The course, "Learning from YouTube," explores the site's role as a mass media outlet. Media studies professor Alexandra Juhasz encourages her students, who control most of the class material, to post videos of their own.
"There are lots of people doing interesting things," Juhasz said of videos posted on YouTube in a phone interview. "It's just not what's happening on the surface."
Juhasz's class is focused on thinking about video and popular culture and analyzing not only what happened in the past, but also what may happen in the future. Juhasz's curiosity about YouTube's value and function within society was her chief motivation for teaching the class, she said.
"Every time I went on YouTube, I was just really underwhelmed by what I saw there," she said. "I wanted to learn whether there were more interesting things happening on the site. … I assumed that my students who used visual culture more than I do might know better, so I designed a student-run class that I hoped both the students, and YouTube itself, would teach about the value things contributing to our culture."
YouTube is increasingly being used inside the classrooms of colleges and universities nationwide. YouTube's popularity and prevalence within the media make it a timely and useful tool in class. Yet some college educators at Syracuse University beg to differ.
"YouTube's biggest problem is there's so much junk and so little good stuff," said Bob Thompson, director of the Bleier Center for Television and Popular Culture at SU. More than 99 percent "of YouTube is absolute garbage - cats playing pianos, dogs using the toilet. There's maybe, on any given week, maybe 15 minutes worth of stuff that's worth watching."
David Rubin, dean of the S.I. Newhouse School of Public Communications, would agree. He said he doesn't consider YouTube much of a learning tool.
"I think YouTube, for the vast majority of its content, is a vanity project with no real value to anyone," Rubin said.
Some students who have watched YouTube in a classroom setting think it could be useful, depending on the way it's used in the class.

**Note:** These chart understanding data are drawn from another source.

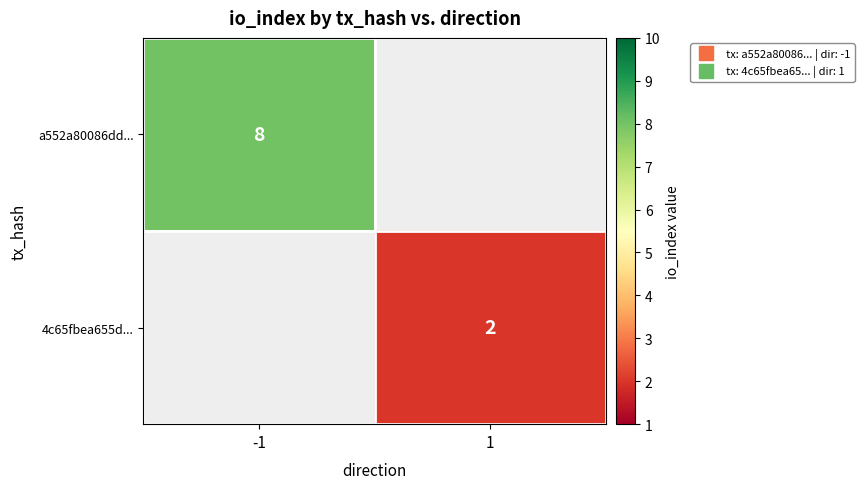

The 4c65fbea655d... series shows 0.7 at 1. True or false?

False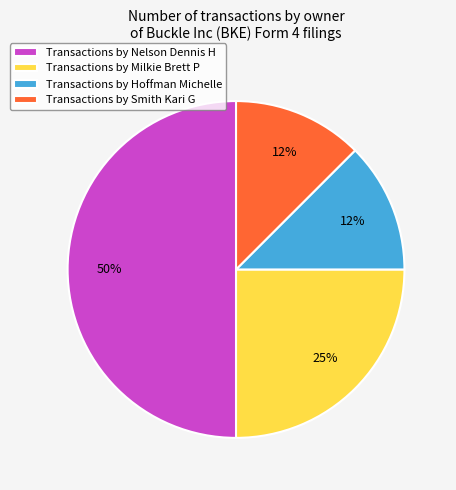

Does Transactions by Hoffman Michelle account for over 50% of the chart?

No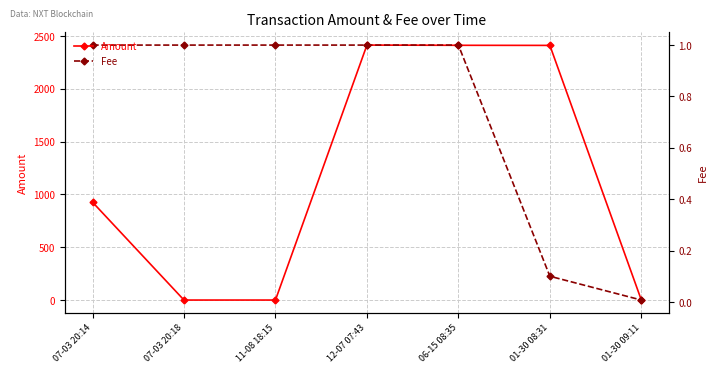

What is the difference between the Amount values at 06-15 08:35 and 07-03 20:18?

2412.0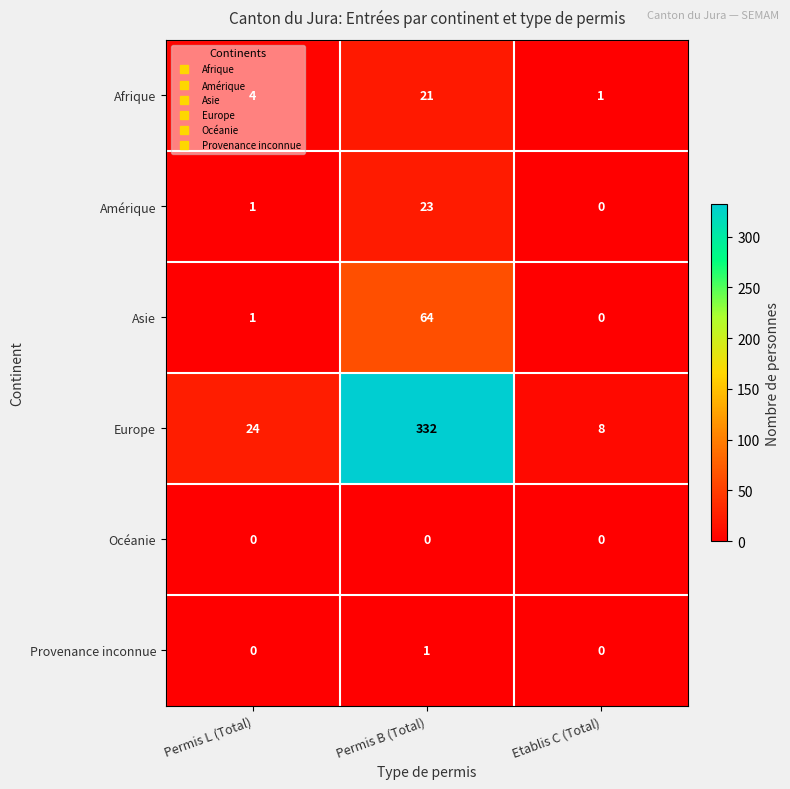

Which series has the largest range (max minus min)?

Europe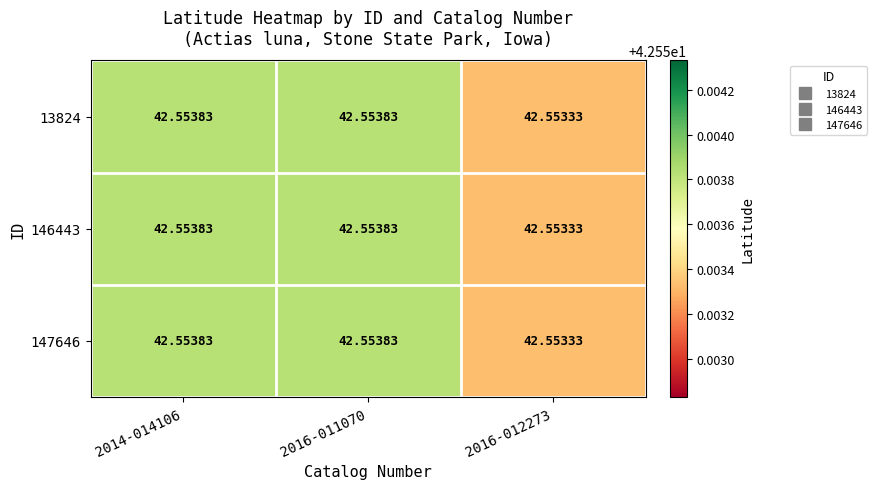

What is the total value across all series at 2016-011070?

127.7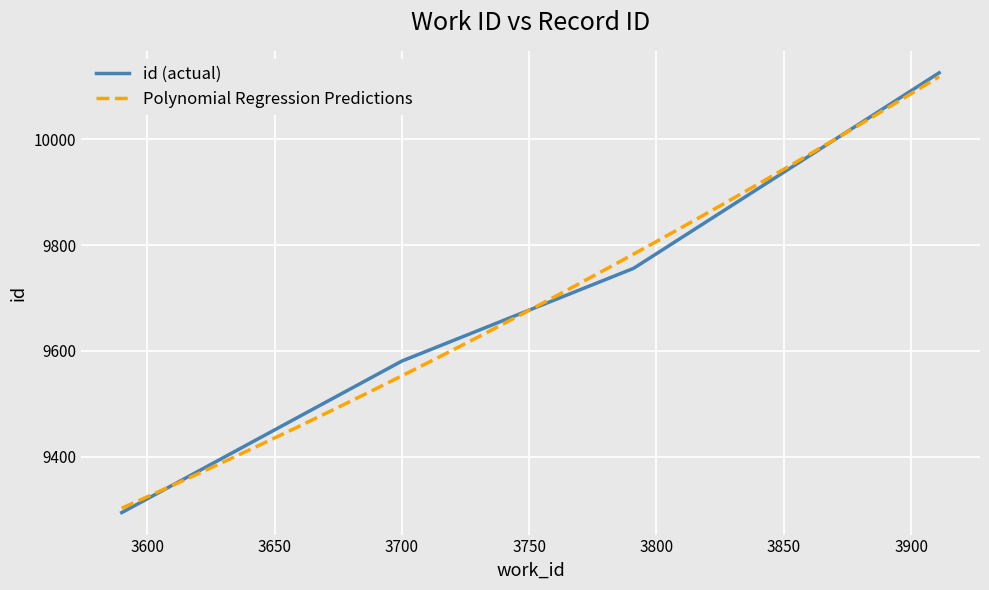

What is the sum of all values?

38757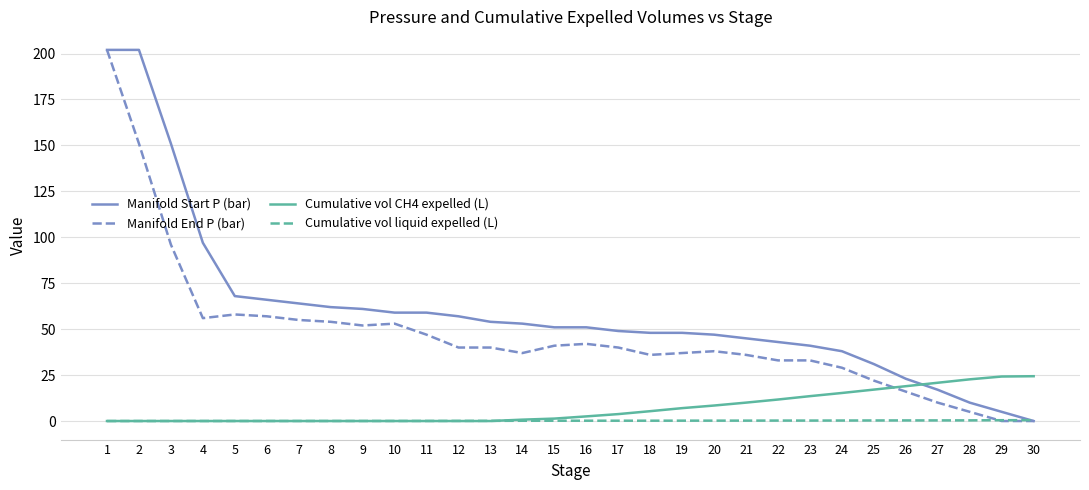

Is the value of Cumulative vol CH4 expelled (L) at 13 greater than the value of Manifold Start P (bar) at 24?

No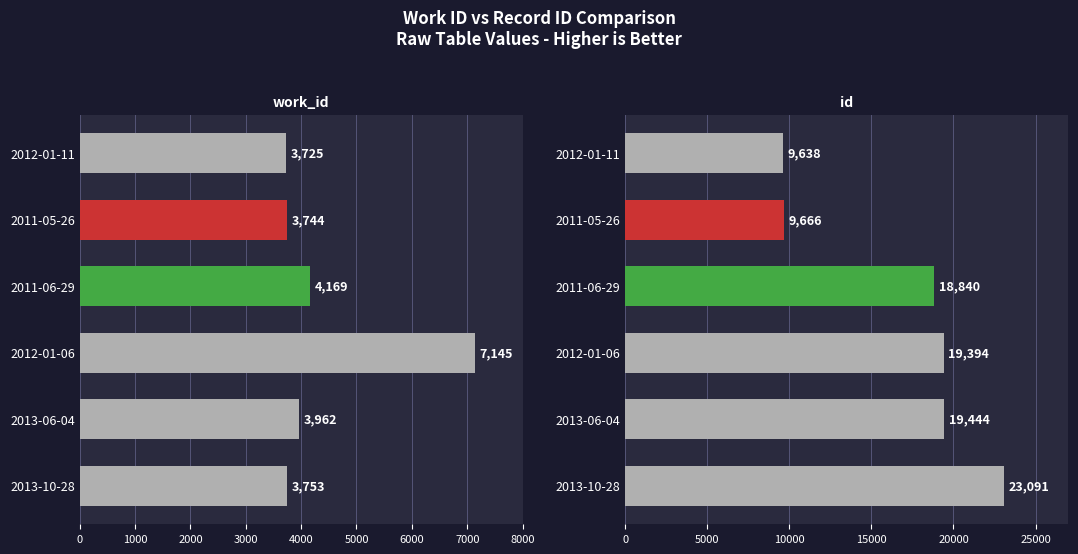

How many bars are there in total?

12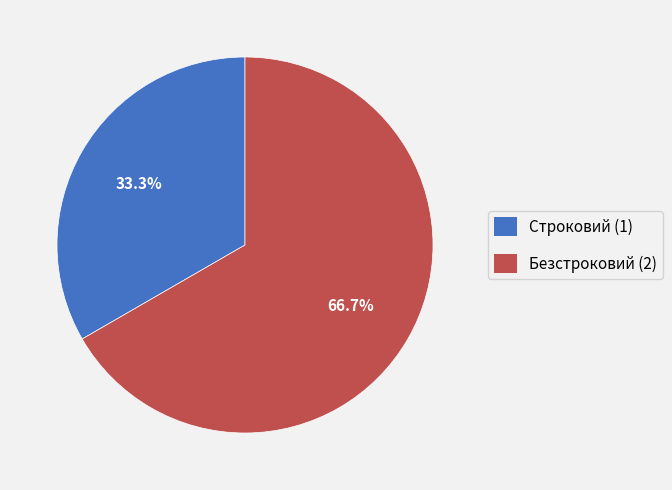

What percentage do Безстроковий and Строковий together represent?

100.0%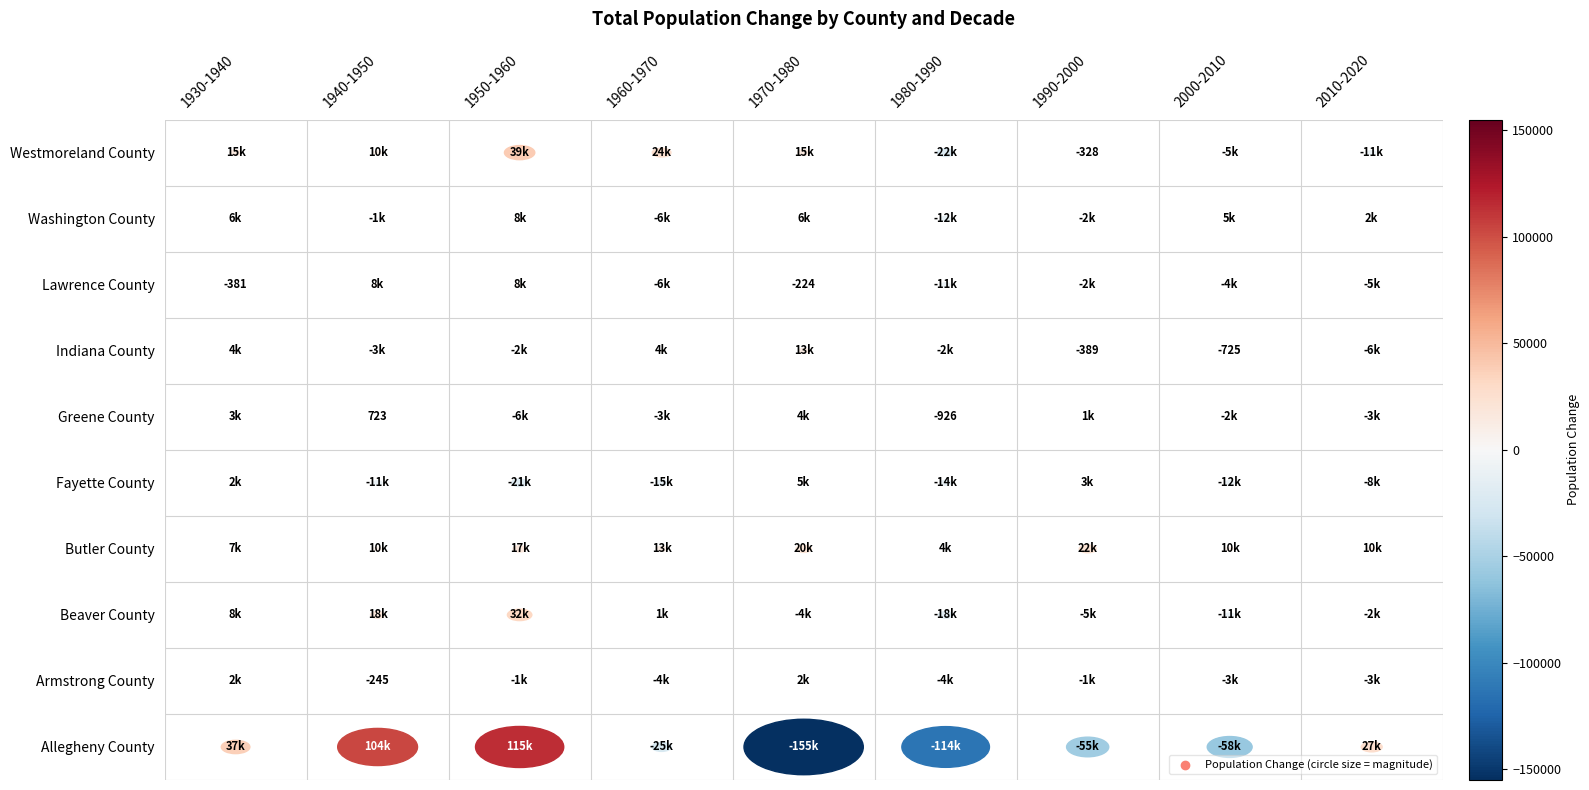

What is the average value of the Beaver County series?

2128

"I feel like it may take away credibility a little bit, but there are important things on it," said senior Lauren Winship.
Juhasz described her class as experimental and admits that YouTube is a difficult platform for a class format. "I've never done anything like it," she said.
Despite the technical issues her class has encountered, like finding the correct video on the site's search engine, Juhasz said she still finds value in it.
"It's a democratic forum for people to express themselves using video," she said. "And that's something I'm supportive of."
Rubin sees it differently. He compares YouTube with the Neal Gabler's book, "Life: The Movie," which carries a message of America's obsession with celebrity and desire to be famous.
"It defines American society, unfortunately, that everybody wants to be a star," Rubin said. "That's where YouTube comes from."
Freshman Allie Goumas said she has watched YouTube in two of her classes.
"I'm perfectly fine with using YouTube during class," the political science major said. "It helps relate what we're discussing to various current situations." And the teaching assistant in Goumas' politics class did just that.
Some students feel differently, though.
Senior Christina Kelly has watched YouTube in multiple classes.
"Sometimes it's not as relevant as you'd like it to be," Kelly said. "The sound maybe wasn't very good, or you opposed what was shown, so you didn't like it."
Juhasz is not necessarily endorsing YouTube as a learning tool. Rather, she is encouraging students to be analytical of new developments in media, like YouTube.
"I want (my students) to be more critical participants in popular culture, to be able to analyze and name and understand historically and theoretically these things that arrive in our world that we engage in because they're there," Juhasz said.
Part of Juhasz's course is editing and uploading videos onto YouTube, producing media and then sharing their work online.
Thompson agreed that YouTube could be beneficial in this manner.
"If you're teaching a kid production," he said, "this is a way."